Web 2.0 and Two-sided Markets

by Jesse Farmer on Tuesday, April 15, 2008

Last Friday Andrew Chen wrote a great article about ad-supported websites. His thesis boils down to the following snippet.

The key thing here is: The users of your website are not really your customers. Instead, the entire process of gathering eyeballs is just to sell to your ACTUAL customers, who are the ad agencies and advertisers. Get it? Your Web 2.0 consumer startup is actually a B2B that sells inventory to brand advertisers.

Subtleties

He brings up a worthwhile point, which is that many developers looking to make the next hot thing don't really understand the role advertisers play in their ecosystem. For developers business development, marketing, and advertising are all dirty words. They certainly don't view themselves as trafficking in attention, even though many if not most hot web properties make money by selling their users' attention to advertisers.

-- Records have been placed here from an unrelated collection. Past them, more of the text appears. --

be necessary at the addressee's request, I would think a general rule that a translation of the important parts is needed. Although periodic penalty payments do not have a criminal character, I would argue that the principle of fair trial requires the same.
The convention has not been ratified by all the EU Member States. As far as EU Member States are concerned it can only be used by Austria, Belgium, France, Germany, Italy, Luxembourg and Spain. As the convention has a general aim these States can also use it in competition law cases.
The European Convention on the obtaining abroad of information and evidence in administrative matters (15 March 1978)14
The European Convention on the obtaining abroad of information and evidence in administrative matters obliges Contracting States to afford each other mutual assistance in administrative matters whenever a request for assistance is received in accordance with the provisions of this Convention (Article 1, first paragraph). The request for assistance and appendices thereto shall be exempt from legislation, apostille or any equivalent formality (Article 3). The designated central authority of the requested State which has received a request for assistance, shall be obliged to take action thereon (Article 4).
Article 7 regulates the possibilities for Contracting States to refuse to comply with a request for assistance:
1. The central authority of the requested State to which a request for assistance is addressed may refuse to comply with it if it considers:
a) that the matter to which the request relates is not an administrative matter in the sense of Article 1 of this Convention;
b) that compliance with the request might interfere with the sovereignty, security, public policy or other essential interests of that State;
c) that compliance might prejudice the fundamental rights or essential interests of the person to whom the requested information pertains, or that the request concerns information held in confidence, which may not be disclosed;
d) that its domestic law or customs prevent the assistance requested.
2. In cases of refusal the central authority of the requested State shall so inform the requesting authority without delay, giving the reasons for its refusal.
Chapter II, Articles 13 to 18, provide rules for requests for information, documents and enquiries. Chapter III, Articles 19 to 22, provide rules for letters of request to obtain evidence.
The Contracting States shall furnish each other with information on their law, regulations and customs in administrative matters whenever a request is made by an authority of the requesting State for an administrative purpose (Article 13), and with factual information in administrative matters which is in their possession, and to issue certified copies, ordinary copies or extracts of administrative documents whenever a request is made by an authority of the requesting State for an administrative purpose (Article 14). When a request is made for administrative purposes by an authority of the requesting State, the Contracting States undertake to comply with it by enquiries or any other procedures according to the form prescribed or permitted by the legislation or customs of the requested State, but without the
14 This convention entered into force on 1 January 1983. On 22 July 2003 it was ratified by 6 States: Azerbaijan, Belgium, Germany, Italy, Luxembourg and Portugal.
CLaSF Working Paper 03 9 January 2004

This is one extreme — marketing and advertising are dirty and our first duty is to our users, not our advertisers. Andrew's is the other — if you're making money through advertising then you're going to have to serve them above your users.

As it happens the situation is more complicated. Media companies, which I define as companies that sustain themselves by buying and selling attention, exist in a two-sided market. This includes ad-supported companies. (Yes, Facebook and Google, you're media companies, not technology companies.)

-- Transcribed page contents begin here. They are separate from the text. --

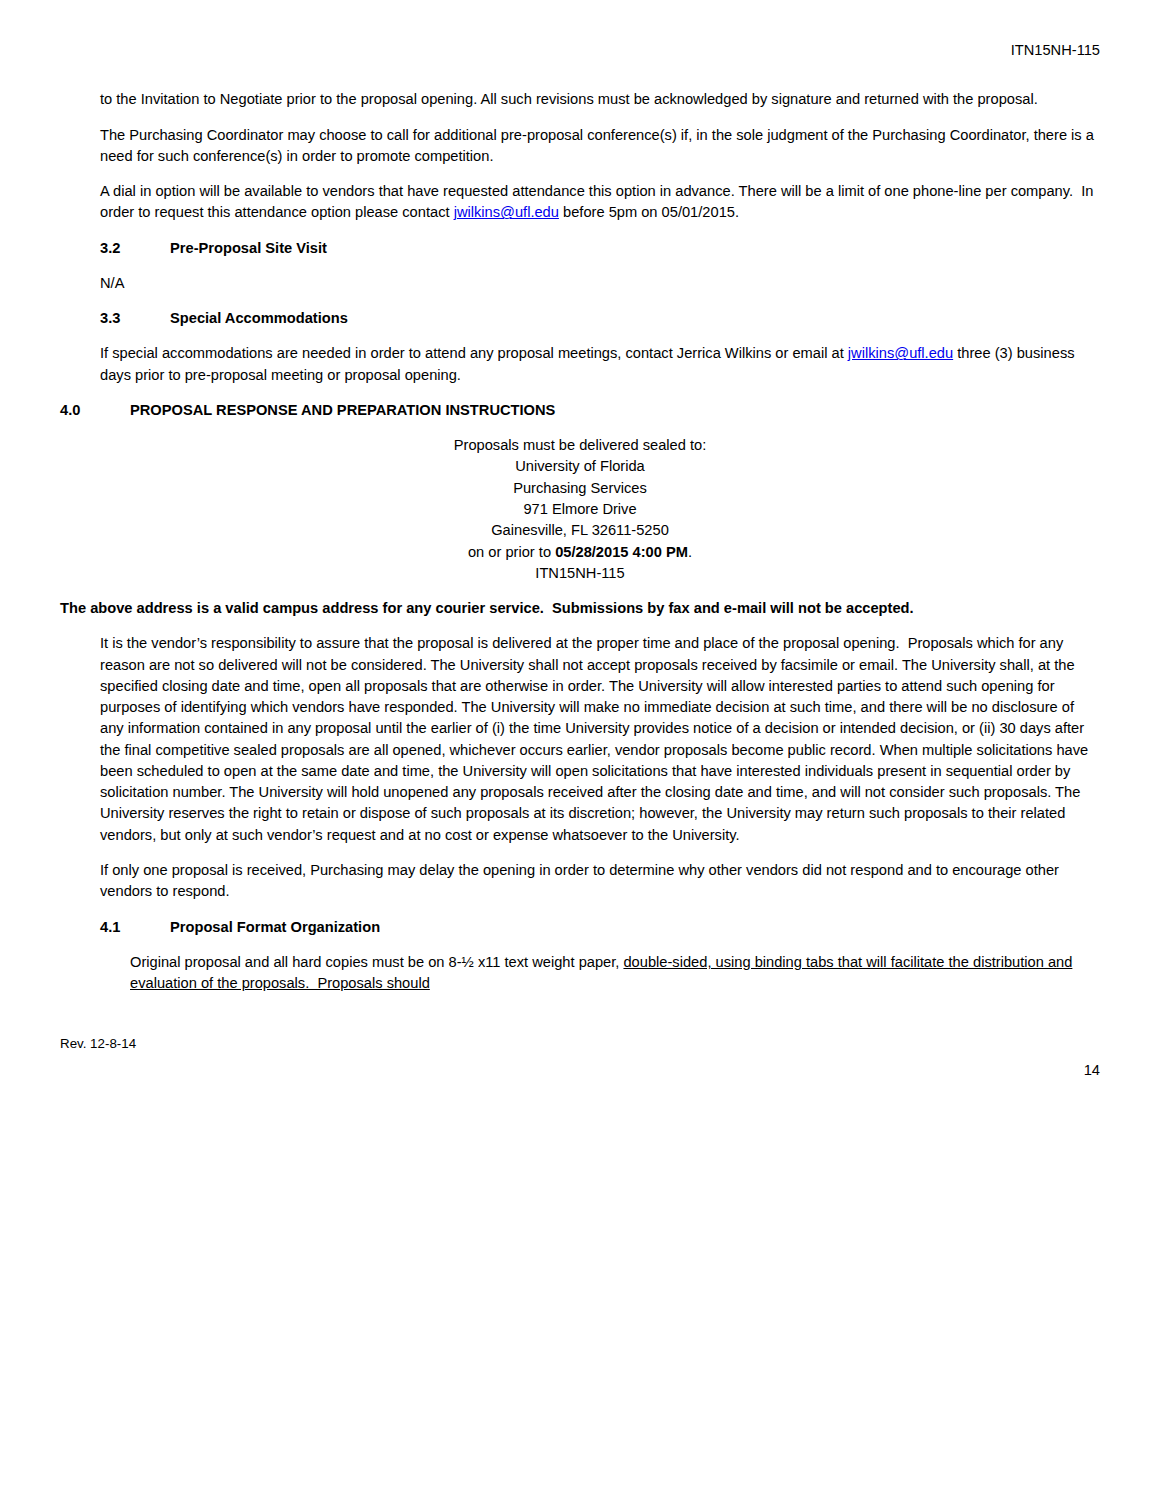ITN15NH-115
to the Invitation to Negotiate prior to the proposal opening. All such revisions must be acknowledged by signature and returned with the proposal.
The Purchasing Coordinator may choose to call for additional pre-proposal conference(s) if, in the sole judgment of the Purchasing Coordinator, there is a need for such conference(s) in order to promote competition.
A dial in option will be available to vendors that have requested attendance this option in advance. There will be a limit of one phone-line per company. In order to request this attendance option please contact jwilkins@ufl.edu before 5pm on 05/01/2015.
3.2 Pre-Proposal Site Visit
N/A
3.3 Special Accommodations
If special accommodations are needed in order to attend any proposal meetings, contact Jerrica Wilkins or email at jwilkins@ufl.edu three (3) business days prior to pre-proposal meeting or proposal opening.
4.0 PROPOSAL RESPONSE AND PREPARATION INSTRUCTIONS
Proposals must be delivered sealed to:
University of Florida
Purchasing Services
971 Elmore Drive
Gainesville, FL 32611-5250
on or prior to 05/28/2015 4:00 PM.
ITN15NH-115
The above address is a valid campus address for any courier service. Submissions by fax and e-mail will not be accepted.
It is the vendor’s responsibility to assure that the proposal is delivered at the proper time and place of the proposal opening. Proposals which for any reason are not so delivered will not be considered. The University shall not accept proposals received by facsimile or email. The University shall, at the specified closing date and time, open all proposals that are otherwise in order. The University will allow interested parties to attend such opening for purposes of identifying which vendors have responded. The University will make no immediate decision at such time, and there will be no disclosure of any information contained in any proposal until the earlier of (i) the time University provides notice of a decision or intended decision, or (ii) 30 days after the final competitive sealed proposals are all opened, whichever occurs earlier, vendor proposals become public record. When multiple solicitations have been scheduled to open at the same date and time, the University will open solicitations that have interested individuals present in sequential order by solicitation number. The University will hold unopened any proposals received after the closing date and time, and will not consider such proposals. The University reserves the right to retain or dispose of such proposals at its discretion; however, the University may return such proposals to their related vendors, but only at such vendor’s request and at no cost or expense whatsoever to the University.
If only one proposal is received, Purchasing may delay the opening in order to determine why other vendors did not respond and to encourage other vendors to respond.
4.1 Proposal Format Organization
Original proposal and all hard copies must be on 8-½ x11 text weight paper, double-sided, using binding tabs that will facilitate the distribution and evaluation of the proposals. Proposals should
Rev. 12-8-14
14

Here's a diagram that describes the economics of an ad-supported media company

In a two-sided market both sides can and do affect the other. Most developers are at least tangentially aware of this when they express fears that ads will drive users away. But if you do it right the relationship between you, your audience, and advertisers can be symbiotic rather than oppositional.

A good example of this sort of relationship is my former employer, Sugar, Inc. On occasion advertisers will pay to dress up the avatars that live at the top of their content sites like PopSugar.

The audience likes it because they enjoy fashion and it adds personality to the site. The advertisers like it because it's a unique value proposition and it attaches them strongly with Sugar, Inc.'s brand. And Sugar, Inc. likes it because it makes them money.

Creating Value vs. Stealing Value

It comes down to this: it's possible, if you're clever enough, to create situations where everyone wins, even if you're an ad-supported media company. And your goal as an an entrepreneur should be to create value.

To create value it's important to align your interests with your customers. This might be more difficult in a two-sided market since, in effect, you have two sets of customers.

But as Andrew points out there are other economies that are possible in the Web 2.0 world, such as e-commerce, subscription fees, or virtual goods. These might be easier if they're appropriate, but it's a mistake to think that supporting yourself through advertising automatically makes you an enemy of your audience.